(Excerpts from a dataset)
******
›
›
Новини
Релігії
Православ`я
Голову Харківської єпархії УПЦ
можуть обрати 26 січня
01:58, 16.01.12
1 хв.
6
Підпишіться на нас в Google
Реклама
******
» **Work to complete**: None of the records may be skipped; each is to be repeated exactly.

» **Output for this exercise**:
›
›
Новини
Релігії
Православ`я
Голову Харківської єпархії УПЦ
можуть обрати 26 січня
01:58, 16.01.12
1 хв.
6
Підпишіться на нас в Google
Реклама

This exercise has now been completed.